Escritos esquecidos há 60 anos, documentos de campo contribuem para a atualização de preciosos dados sociológicos a respeito de uma terra por onde passaram grande etnógrafos, entre os quais Levy Strauss. |
“Casas de branco”
Nas imediações de onde Vilhena nasceu havia “casas de branco” (com portas, janelas etc) e um campo onde os indígenas – acreditem – jogavam handebol, usando uma bola de látex feita de seiva de mangaba. A influência do homem branco ia além do telégrafo. Há 72 anos alguns indígenas vilhenenses já usavam roupas, criavam galinhas e tinham cães de estimação.
A expedição aportou em Vilhena exatamente no dia 4 de setembro de 1938. Naquela manhã Faria anotou: “Encontramos uma turma de sabaneses e tagnânis”. No dia seguinte, os índios dançaram com a cadência marcada pelo pé direito. Cantiga de guerra em duas filas para a direita e para trás: “ê ê o ê”.
Afora as ocas de palha, Vilhena tinha apenas cinco casas, com cobertura de bocava e divisões internas feitas de paxiúba, ora deixada nua, ora barreada. A “Casa de Rondon” era a única coberta de telhas (fabricadas em Campos Novos) e bem assoalhada, onde residiam três famílias. Quem eram? Eis o mistério. Não há provas e registros documentais.
Handebol: no século passado, pouco depois do contato, indígenas já disputavam essa modalidade nas canchas improvisadas sobre o areião de suas aldeias |
“A maior emoção que já senti”
Sobre os índios das proximidades, que viviam perto do telégrafo, Lima anotou todo o processo de confecção da cestaria, adornos, armas e utensílios em cerâmica por eles usados. Chama atenção o vocábulo observado pelo pesquisador e disposto com esmero. No entorno do museu existiam sete tribos, conforme desenho feito pelo cientista.
Segundo Luiz de Castro Faria, alguns índios freqüentavam a casa onde funcionada o telégrafo. Na noite de 12 de setembro, por exemplo, um grupo formado por Maimandê e Cabixi visitou os expedicionários, tocando tocaram flauta para eles. “Foi a maior emoção que já senti. Há naquela música, soturna, profunda, qualquer coisa de realmente mágica”, anotou Luiz.
Ele também relatou a “guerra” entre os grupos indígenas da região. Os das margens do Aripuanã costumavam atacar e matar os sabaneses.
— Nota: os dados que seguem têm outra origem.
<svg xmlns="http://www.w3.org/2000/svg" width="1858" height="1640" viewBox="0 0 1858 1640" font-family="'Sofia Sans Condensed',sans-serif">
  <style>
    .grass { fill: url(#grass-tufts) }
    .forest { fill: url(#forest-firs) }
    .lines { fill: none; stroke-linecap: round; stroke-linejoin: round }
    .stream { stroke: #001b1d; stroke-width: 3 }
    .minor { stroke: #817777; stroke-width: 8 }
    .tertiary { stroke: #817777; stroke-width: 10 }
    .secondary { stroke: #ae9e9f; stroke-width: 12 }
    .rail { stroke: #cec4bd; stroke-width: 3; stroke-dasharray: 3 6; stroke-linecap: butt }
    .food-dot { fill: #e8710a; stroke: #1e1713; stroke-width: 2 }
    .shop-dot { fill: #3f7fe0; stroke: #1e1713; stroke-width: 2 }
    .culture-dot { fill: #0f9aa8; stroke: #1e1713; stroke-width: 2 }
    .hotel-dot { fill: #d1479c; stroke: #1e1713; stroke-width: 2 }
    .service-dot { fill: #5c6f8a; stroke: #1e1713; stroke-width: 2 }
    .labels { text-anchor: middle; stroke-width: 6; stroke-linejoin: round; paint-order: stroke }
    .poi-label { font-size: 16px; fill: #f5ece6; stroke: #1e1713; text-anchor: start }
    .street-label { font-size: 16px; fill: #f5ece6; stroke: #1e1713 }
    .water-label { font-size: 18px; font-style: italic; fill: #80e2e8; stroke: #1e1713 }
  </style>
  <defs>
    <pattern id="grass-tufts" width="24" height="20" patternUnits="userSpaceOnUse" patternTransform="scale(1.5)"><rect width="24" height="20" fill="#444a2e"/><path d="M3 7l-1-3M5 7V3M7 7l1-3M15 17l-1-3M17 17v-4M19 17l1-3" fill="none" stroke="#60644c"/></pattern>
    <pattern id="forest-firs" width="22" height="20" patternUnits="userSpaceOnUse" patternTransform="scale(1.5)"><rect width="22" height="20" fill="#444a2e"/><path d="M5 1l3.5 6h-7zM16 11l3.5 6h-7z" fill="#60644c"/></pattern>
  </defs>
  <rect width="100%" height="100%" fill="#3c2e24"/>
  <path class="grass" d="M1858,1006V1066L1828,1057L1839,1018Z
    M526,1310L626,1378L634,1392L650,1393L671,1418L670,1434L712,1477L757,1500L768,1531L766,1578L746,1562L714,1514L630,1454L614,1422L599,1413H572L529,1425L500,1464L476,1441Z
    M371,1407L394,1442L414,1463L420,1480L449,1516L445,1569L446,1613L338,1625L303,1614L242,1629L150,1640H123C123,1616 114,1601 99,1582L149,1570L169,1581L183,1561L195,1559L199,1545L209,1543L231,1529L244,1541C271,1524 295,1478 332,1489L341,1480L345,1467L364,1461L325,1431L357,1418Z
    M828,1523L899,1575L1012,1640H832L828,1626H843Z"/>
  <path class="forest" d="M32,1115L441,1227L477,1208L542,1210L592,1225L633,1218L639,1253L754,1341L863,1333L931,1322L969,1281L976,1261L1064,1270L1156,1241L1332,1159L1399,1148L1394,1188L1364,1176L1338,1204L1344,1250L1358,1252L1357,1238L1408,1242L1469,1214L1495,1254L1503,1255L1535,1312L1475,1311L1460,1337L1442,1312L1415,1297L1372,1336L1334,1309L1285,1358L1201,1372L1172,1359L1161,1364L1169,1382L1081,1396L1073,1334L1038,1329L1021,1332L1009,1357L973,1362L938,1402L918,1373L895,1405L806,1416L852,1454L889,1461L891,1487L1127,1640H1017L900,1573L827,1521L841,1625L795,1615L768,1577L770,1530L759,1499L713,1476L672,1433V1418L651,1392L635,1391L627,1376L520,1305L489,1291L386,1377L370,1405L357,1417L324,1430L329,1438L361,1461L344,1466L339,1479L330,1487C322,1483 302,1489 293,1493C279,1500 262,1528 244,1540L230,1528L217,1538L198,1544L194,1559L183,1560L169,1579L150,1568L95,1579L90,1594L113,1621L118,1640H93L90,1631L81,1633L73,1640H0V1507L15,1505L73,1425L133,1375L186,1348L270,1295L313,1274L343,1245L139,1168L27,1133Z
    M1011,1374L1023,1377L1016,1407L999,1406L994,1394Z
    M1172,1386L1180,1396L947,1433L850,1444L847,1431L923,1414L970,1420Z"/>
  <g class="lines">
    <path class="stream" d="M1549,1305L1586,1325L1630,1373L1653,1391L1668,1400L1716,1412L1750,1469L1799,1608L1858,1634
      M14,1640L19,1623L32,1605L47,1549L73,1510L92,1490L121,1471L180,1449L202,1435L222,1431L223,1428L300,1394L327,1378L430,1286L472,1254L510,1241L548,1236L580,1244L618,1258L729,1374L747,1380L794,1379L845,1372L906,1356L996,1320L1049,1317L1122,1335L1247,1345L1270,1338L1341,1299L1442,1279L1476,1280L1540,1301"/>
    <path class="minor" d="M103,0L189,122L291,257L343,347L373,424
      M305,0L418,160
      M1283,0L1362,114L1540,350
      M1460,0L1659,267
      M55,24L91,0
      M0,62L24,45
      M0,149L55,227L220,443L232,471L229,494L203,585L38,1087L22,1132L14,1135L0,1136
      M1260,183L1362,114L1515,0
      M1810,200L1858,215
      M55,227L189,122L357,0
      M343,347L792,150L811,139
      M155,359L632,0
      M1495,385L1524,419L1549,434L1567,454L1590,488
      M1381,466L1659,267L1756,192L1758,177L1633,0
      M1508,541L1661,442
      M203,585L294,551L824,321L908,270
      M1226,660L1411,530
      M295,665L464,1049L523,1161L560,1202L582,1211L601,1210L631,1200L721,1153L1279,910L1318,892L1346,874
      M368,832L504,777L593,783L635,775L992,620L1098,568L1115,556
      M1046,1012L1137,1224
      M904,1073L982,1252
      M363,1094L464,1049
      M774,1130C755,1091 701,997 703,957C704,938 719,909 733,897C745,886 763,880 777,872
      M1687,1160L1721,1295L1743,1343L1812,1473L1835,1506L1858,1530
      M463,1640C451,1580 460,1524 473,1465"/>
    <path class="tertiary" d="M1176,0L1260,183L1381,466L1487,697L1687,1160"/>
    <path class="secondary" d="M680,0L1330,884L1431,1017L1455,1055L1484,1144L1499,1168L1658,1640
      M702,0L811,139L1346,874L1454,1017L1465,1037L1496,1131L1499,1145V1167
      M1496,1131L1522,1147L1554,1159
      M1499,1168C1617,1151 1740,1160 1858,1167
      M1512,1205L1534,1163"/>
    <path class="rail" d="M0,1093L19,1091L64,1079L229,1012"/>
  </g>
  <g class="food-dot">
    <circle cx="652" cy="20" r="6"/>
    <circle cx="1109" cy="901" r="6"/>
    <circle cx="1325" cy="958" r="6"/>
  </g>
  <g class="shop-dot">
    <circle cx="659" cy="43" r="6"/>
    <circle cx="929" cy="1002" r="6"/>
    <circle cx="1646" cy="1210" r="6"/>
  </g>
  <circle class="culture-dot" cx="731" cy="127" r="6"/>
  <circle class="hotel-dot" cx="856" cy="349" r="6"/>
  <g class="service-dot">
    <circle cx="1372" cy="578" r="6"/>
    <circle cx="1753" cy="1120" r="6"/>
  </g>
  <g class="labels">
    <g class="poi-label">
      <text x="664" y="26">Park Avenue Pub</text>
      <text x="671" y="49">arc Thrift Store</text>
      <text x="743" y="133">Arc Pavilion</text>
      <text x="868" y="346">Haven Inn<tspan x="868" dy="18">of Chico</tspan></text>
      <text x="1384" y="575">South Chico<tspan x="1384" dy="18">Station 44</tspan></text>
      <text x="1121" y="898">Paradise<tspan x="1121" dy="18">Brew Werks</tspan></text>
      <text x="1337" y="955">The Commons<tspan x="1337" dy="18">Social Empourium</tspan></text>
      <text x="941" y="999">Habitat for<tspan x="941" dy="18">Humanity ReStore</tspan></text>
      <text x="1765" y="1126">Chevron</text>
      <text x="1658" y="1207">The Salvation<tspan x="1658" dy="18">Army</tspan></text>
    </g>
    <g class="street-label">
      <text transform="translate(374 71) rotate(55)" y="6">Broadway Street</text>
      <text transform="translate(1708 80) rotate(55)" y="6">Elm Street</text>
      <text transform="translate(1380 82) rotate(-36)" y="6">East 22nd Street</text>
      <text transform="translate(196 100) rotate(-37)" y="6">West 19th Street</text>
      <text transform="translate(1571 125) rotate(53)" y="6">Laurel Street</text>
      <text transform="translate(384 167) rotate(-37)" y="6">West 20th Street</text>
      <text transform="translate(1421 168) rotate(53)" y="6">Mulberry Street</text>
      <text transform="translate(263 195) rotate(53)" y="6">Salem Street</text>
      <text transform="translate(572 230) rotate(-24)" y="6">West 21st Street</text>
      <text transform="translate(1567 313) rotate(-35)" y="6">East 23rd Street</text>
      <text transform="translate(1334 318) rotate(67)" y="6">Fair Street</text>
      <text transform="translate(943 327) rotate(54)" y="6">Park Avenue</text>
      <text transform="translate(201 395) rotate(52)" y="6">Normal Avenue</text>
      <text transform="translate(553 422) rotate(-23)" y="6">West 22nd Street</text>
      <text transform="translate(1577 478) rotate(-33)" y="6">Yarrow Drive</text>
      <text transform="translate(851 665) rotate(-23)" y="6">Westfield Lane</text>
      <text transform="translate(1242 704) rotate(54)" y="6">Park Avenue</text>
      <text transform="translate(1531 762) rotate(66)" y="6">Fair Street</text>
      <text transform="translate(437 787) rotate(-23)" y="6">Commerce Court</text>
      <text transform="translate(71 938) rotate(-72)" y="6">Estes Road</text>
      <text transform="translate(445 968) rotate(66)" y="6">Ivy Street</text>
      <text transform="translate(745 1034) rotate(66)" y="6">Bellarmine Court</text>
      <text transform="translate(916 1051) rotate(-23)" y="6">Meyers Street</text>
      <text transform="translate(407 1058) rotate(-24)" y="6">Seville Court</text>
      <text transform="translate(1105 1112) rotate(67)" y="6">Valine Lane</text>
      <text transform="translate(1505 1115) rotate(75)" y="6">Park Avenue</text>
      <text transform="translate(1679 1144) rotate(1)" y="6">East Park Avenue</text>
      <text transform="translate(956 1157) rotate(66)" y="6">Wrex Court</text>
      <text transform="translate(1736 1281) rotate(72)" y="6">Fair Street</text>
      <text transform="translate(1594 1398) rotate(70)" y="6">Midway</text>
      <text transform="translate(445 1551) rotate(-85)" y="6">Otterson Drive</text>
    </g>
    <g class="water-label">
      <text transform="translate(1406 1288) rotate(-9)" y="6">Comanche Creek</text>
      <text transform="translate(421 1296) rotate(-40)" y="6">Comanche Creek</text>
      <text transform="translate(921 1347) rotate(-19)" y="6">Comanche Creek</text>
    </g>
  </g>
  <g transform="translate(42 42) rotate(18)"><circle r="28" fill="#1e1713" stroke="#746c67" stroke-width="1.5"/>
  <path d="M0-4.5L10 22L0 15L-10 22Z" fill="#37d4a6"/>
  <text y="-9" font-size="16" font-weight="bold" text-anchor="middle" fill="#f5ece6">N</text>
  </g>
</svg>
Até pouco tempo atrás havia um cemitério indígena nas proximidades da “Casa de Rondon”.
Na época do registro, as terras vilhenenses pertenciam a Mato Grosso. A expedição com oito homens partiu de trem de São Paulo no dia 23 de abril, seguindo para Campo Grande e Corumbá – ambas ainda pertencentes ao antigo Mato Grosso –, de onde saiu pelo Rio Paraguai, de barco, até a região de Cuiabá.
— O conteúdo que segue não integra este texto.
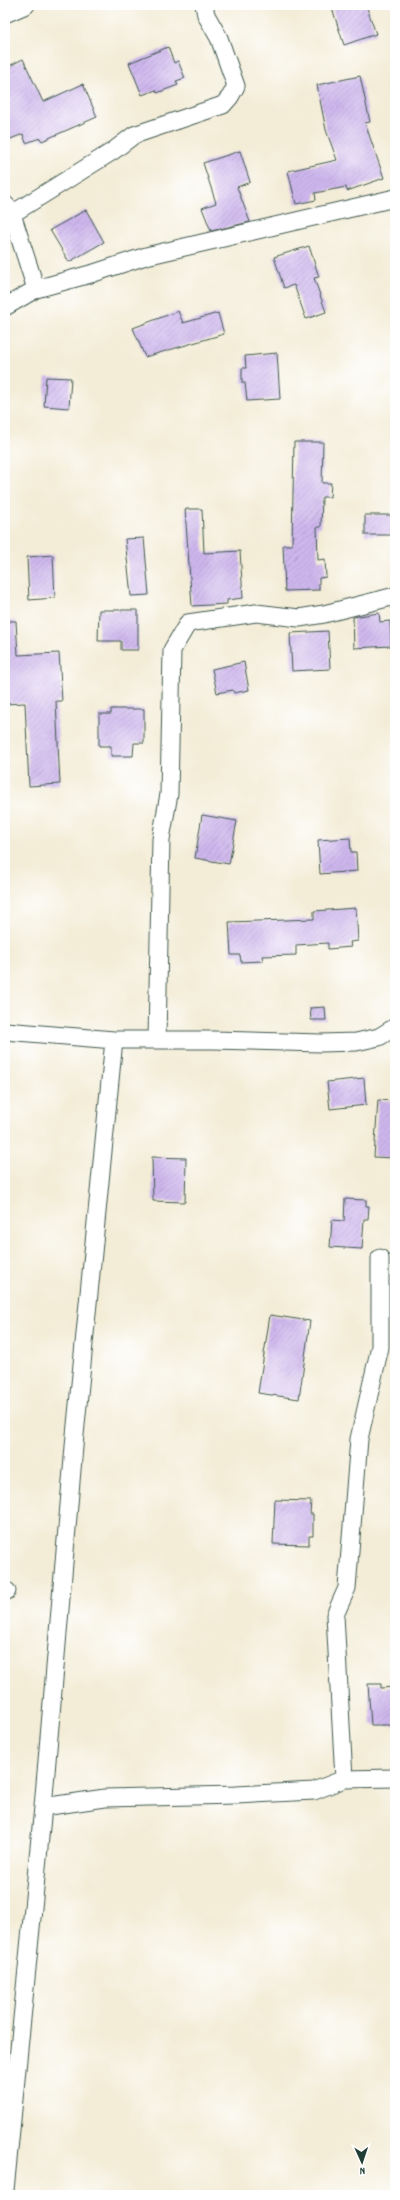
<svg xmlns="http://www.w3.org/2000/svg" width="400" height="2200" viewBox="0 0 400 2200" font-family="Dekko,sans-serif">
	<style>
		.building { fill: url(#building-hatch) }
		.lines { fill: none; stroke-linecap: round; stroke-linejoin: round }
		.minor-casing { stroke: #3f574c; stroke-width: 19 }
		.minor { stroke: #fff; stroke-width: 17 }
	</style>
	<defs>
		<pattern id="building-hatch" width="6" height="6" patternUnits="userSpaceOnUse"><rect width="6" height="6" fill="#cfb7ee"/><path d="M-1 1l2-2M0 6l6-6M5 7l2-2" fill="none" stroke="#a796c2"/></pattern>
	</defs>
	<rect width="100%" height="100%" fill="#fff"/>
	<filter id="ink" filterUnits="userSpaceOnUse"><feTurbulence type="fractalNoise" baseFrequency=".025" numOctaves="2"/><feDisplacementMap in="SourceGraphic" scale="8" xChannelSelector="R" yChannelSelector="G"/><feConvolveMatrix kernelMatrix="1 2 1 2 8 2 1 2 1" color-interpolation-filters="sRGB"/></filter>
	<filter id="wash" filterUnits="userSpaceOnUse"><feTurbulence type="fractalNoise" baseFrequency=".012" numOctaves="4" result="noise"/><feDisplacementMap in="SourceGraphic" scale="16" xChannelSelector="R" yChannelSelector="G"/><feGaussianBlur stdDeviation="0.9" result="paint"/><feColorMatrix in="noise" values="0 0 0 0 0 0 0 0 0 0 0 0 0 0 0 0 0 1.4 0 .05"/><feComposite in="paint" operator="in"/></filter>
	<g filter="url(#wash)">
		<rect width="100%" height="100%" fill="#f3ecd6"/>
		<g id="blocks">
			<path class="building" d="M331,5H366L376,34L344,45Z
				M168,47L174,63L178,61L185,78L176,81L178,85L157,93L156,90L142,95L129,63Z
				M23,59L43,102L83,84L97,117L42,141L40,138L26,143L23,134L8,140L5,133V68Z
				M360,76L370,122L365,123L384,178L347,191L346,187L315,193L316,200L296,204L288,171L337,160L326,130L317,85Z
				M240,151L250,182L237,187L250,222L211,231L202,208L216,203L203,163Z
				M86,210L104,242L69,262L50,230Z
				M309,246L319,277L314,278L326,312L306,319L294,285L284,288L274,257Z
				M178,311L183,323L218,313L224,334L145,357L133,328Z
				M277,353L280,399L247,401L245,383H242V368H246L245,356Z
				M46,377L71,378L69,408L44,406Z
				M294,442H323L322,483H331L330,497H322L321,527H317L318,560L325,559L326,577L319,578V590L285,591L283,545H292Z
				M185,509H202L204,553L240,551L243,598L227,600V604L192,606Z
				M365,515H395V535H365Z
				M144,538L149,595L131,596L125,539Z
				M53,555L55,598L29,600L27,557Z
				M99,610H138V650H121V641H98Z
				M379,613L380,622L390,621L391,646L354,648L353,617Z
				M5,621H16L18,655L59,653L62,701H56L60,784L29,786L25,703L5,704Z
				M328,631L330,669L292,671L290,633Z
				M244,662L249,690L234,693L233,690L217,693L212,669Z
				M111,709H144V743H134L133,756H111V746H99V714H111Z
				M202,815L237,821L229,864L195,858Z
				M350,838L351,852H356L357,871L320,874L318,840Z
				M356,908L358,941L350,942L351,947L328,949V943L296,945V955L262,956L263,961L241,962L240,955H231L229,922L314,919V911Z
				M325,1007L326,1020H311L310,1008Z
				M364,1078L366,1105L330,1109L327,1082Z
				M378,1100L395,1101V1158L374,1157Z
				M152,1157L186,1158L185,1202L153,1201Z
				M345,1199L366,1200V1206H369L368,1219H364L362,1249L330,1247L332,1220L344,1221Z
				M270,1315L310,1321L299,1399L258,1393Z
				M275,1500L311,1501L310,1514H313V1536H309V1545L273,1544Z
				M368,1684H381V1688L395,1687V1725H371Z"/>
		</g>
	</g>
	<g filter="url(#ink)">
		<use href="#blocks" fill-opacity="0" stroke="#3f574c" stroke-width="1"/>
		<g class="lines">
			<defs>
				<path id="minor" d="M5,14L26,5
					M12,214L113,151L134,135L223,105L230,97L236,86L219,38L206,15L204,5
					M36,289L94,273L146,256L395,198
					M5,307L36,289L12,214L6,205
					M5,1031L114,1040H213L321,1043L356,1042L379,1037L395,1027
					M157,1040L161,839L169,794L172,650L188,623L256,613L299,618L324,614L395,596
					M5,1591H7
					M344,1779L335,1615L347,1588L359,1439L380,1347V1258
					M43,1807L105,1798L236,1795L314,1791L344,1779L395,1778
					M5,2190L43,1807L75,1435L114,1040"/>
			</defs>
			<use href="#minor" class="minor-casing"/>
			<use href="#minor" class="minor"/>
		</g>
	</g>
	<rect width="400" height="2200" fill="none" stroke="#fff" stroke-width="20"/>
	<g transform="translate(362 2162) rotate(177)" stroke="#ffffff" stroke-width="3" paint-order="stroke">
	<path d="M0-3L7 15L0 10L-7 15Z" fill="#1f3d34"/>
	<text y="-6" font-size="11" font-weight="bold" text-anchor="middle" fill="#1f3d34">N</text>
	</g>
</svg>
Já no dia seis de junho, na então cidadezinha de Rosário Oeste, perto da capital mato-grossense, a expedição comprou animais e mantimentos para vir até Vilhena, passando por muitas comunidades indígenas. Dia 18 de setembro, o grupo saiu de Vilhena e seguiu para Porto Velho, então pertencente ao Estado do Amazonas e em seguida para Manaus e Belém, onde ocorreu a última anotação, dia três de janeiro de 1939.